Image: Office for Students

 

Susan Lapworth says regulator is focusing on carrying out quality role beyond the short term

There is no problem “in principle” with the Office for Students remaining as England’s Designated Quality Body, and it expects to do so for at least the medium term, the regulator’s chief executive has said.

The OfS assumed the position of DQB in April after the Quality Assurance Agency for Higher Education relinquished the role of assessing quality in course provision. The QAA said it could no longer continue since the English system is at odds with European standards, but the OfS has since said that it planned to recommend the removal of the QAA as DQB anyway.

Giving evidence at a Lords inquiry into the OfS, its chief executive, Susan Lapworth (pictured), said she did not believe it was an “in-principle problem” that there was no designated body, since the Higher Education and Research Act states that, in the absence of a DQB, the functions revert to the OfS.

“It makes things easier for us to practically operate…We can make sure that there is a really clear, shared view of what the regulatory system needs from that activity,” Lapworth said on 9 May.

She added that there was no “obvious body” to take up the role, and that the OfS was focusing on “standing up the work that we need to deliver to pick up the activities from the QAA, and that is our focus for the medium run”.

“We’re acting within the boundaries of the legislation,” Lapworth continued. “As we look across the sector, there is no other body [that could take on the role]. The sector could design another body, or the QAA could fundamentally change its approach and the way it works in a way that would resolve our concerns, although…that feels unlikely.”

In previous sessions of the inquiry, both the QAA and the University Alliance group of universities questioned whether the OfS was capable of carrying out the DQB role in addition to its existing responsibilities.

Independence day

Elsewhere in the session, OfS chair James Wharton addressed concerns about whether the fact that he holds the Conservative whip as a sitting member of the House of Lords might jeopardise the political independence of the regulator. The Industry and Regulators committee, which is conducting the inquiry, said it had heard “repeated concerns” about the potential conflict of interests.

“I act as an independent chair,” Wharton said, citing the appointment process and the pre-confirmation scrutiny of the Education Select Committee as examples of how his independence had been tested.

“To the best of my knowledge, in fact I’m confident, [I have] never allowed the fact that I sit as a Conservative peer…to sway or influence a decision that I would make in my role [at the OfS].”

Wharton then said that while it might be “cheeky or flippant” of him to do so, he wished to observe that the members of the committee he was giving evidence to also carried out their work with “all different political affiliations and none”, and were able to do so in an independent and sensible manner.

“That’s what I do in my role as chair,” he added. “It isn’t a statutory requirement…that the chair resign any political affiliation.”

Labour peer Thomas Lyttelton was not impressed by the comparison between Wharton’s role at the OfS and that of Lords committee members.

“The comparison with the committee is specious,” Lyttelton said. “This is a committee of Parliament and you are chair of a regulator.
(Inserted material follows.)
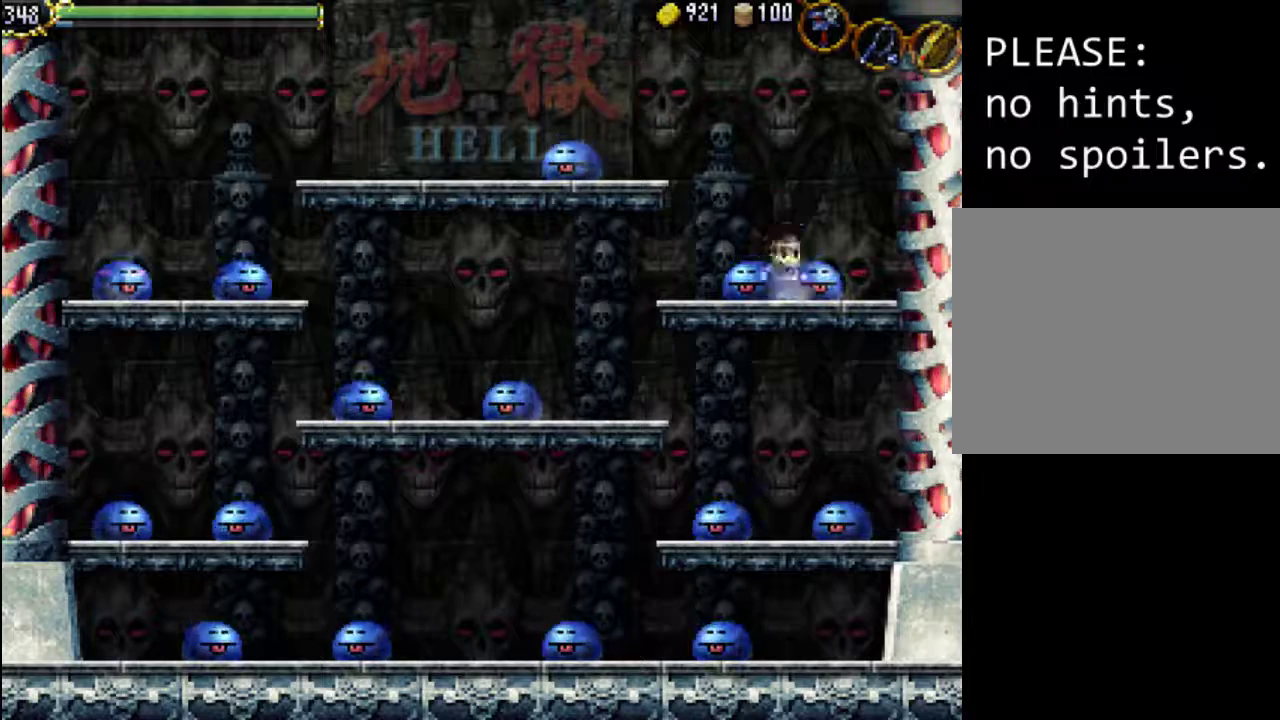
{"buttons": [], "events": [[33, "X", "down"], [100, "X", "up"], [133, "DPAD_LEFT", "up"], [167, "X", "down"], [233, "DPAD_RIGHT", "down"], [300, "X", "up"], [433, "X", "down"], [500, "DPAD_RIGHT", "up"], [500, "X", "up"]]}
I’m curious [as to] why you don’t think it would be helpful to the OfS for you to conform to the tradition of chairs of bodies becoming non-affiliated during the period of their term of office.”

Wharton said that while some people may choose to suspend their political affiliation, he believed that not all did. Resigning the whip would be “window dressing”, he added.

“I am not required to do it and I don’t intend to do so,” Wharton said. “If Parliament had intended it to be a requirement, it could very easily have included that requirement in the act.”